Work task
For the listing below, return the line containing "This year's IR", the line containing "More information about", and all lines in between, exactly as written and nothing else.

The records
::::
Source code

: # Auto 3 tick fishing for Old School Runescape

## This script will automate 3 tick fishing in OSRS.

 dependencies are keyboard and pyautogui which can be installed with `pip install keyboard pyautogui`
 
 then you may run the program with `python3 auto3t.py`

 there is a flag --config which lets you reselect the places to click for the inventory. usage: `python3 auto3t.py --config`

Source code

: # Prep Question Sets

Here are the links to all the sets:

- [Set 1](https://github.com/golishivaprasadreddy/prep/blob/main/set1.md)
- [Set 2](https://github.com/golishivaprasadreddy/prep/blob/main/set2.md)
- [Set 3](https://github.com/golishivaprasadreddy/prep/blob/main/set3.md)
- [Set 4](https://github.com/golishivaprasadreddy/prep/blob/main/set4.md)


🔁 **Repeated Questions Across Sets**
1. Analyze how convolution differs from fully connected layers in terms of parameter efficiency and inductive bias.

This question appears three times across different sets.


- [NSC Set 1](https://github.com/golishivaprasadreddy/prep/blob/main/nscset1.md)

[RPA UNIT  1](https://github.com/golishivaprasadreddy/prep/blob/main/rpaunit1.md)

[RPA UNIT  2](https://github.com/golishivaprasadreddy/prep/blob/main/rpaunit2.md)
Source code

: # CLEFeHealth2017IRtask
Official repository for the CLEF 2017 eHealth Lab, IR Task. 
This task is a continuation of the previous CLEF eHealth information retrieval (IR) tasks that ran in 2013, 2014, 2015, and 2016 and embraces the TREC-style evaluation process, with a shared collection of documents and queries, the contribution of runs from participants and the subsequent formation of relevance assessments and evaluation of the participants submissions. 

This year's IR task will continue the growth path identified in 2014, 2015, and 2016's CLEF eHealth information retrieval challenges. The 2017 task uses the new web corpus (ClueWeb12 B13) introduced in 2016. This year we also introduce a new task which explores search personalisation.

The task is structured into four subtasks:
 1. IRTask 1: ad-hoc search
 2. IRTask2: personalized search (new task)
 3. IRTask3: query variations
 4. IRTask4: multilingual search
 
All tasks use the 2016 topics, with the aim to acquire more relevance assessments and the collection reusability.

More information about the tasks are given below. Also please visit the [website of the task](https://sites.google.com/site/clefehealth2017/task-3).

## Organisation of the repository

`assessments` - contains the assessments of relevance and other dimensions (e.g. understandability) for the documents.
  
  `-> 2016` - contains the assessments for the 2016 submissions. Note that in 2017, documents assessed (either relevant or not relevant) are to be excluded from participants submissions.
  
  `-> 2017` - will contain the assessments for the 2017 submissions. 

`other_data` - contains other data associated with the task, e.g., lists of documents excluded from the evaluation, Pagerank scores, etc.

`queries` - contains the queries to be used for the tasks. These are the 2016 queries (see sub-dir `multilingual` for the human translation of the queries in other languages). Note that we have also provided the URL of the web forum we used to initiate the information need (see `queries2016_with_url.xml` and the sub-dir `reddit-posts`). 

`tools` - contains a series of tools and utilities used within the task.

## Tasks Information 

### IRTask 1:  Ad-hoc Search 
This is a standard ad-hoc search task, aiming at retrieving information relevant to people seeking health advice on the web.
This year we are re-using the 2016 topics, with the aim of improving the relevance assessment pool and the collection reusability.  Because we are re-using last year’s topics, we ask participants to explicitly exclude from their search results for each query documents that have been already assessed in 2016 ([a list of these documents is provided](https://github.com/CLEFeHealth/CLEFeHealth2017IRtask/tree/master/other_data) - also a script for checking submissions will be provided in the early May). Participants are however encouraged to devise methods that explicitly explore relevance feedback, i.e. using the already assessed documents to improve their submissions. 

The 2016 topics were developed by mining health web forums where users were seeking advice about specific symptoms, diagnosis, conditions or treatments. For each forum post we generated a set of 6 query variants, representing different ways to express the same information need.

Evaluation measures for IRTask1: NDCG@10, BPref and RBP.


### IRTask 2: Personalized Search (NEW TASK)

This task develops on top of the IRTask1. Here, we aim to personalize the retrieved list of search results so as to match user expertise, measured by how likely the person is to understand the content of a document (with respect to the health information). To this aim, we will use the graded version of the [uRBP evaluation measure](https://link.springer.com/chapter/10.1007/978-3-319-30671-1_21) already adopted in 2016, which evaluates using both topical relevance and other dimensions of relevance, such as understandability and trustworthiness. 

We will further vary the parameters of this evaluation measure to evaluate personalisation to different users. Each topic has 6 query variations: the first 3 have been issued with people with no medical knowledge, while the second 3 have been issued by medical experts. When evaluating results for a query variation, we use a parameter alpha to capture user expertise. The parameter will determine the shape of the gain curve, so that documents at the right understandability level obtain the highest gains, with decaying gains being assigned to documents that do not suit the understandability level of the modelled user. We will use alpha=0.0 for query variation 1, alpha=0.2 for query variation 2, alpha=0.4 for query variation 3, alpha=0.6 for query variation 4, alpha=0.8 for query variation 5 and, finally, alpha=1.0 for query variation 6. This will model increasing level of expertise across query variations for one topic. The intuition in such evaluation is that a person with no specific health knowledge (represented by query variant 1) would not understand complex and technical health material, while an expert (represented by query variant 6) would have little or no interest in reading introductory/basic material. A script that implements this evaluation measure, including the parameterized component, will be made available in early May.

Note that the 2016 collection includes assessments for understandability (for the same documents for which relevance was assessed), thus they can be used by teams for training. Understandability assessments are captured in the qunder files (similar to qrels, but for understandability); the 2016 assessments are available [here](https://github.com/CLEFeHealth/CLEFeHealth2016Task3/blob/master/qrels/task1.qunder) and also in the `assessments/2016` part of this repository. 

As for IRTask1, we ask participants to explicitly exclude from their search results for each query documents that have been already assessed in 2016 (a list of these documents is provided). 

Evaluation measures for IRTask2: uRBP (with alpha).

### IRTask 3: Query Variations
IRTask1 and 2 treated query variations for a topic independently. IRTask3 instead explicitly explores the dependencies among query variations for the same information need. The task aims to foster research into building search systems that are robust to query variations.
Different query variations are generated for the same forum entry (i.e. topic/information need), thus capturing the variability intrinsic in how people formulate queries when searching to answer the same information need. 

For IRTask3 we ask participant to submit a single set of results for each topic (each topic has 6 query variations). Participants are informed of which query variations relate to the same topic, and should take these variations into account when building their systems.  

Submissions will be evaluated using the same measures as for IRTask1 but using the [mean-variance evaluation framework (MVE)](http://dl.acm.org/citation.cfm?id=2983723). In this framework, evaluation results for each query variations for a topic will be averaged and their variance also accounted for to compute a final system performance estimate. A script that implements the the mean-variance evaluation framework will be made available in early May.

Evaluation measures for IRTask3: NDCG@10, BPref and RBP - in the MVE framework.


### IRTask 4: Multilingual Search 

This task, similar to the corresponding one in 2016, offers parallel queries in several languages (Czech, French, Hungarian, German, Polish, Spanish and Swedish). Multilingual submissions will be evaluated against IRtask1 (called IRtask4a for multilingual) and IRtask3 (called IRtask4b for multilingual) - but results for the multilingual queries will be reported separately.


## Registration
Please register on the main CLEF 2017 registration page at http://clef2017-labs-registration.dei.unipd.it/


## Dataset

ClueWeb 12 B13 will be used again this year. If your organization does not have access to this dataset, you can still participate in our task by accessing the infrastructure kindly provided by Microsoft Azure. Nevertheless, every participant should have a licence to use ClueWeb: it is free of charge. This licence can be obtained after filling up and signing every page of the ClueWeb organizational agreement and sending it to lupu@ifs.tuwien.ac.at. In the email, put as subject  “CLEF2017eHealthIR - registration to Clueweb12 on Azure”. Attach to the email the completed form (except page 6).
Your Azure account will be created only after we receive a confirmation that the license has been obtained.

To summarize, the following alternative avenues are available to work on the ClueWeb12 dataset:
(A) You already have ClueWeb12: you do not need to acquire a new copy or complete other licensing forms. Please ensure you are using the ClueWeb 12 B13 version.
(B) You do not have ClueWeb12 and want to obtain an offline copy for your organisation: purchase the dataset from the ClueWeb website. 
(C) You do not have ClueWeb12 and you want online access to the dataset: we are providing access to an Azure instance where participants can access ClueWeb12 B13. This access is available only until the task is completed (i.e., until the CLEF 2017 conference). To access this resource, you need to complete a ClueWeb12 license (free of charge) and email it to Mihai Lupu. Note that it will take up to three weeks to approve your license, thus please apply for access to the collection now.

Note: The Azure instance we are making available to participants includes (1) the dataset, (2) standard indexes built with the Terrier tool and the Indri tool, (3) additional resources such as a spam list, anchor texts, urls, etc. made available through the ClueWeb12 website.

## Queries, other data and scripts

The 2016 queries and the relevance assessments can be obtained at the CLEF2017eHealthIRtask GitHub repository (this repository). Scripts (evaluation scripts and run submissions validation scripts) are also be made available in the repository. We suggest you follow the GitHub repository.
::::
Result of the exercise
This year's IR task will continue the growth path identified in 2014, 2015, and 2016's CLEF eHealth information retrieval challenges. The 2017 task uses the new web corpus (ClueWeb12 B13) introduced in 2016. This year we also introduce a new task which explores search personalisation.

The task is structured into four subtasks:
 1. IRTask 1: ad-hoc search
 2. IRTask2: personalized search (new task)
 3. IRTask3: query variations
 4. IRTask4: multilingual search
 
All tasks use the 2016 topics, with the aim to acquire more relevance assessments and the collection reusability.

More information about the tasks are given below. Also please visit the [website of the task](https://sites.google.com/site/clefehealth2017/task-3).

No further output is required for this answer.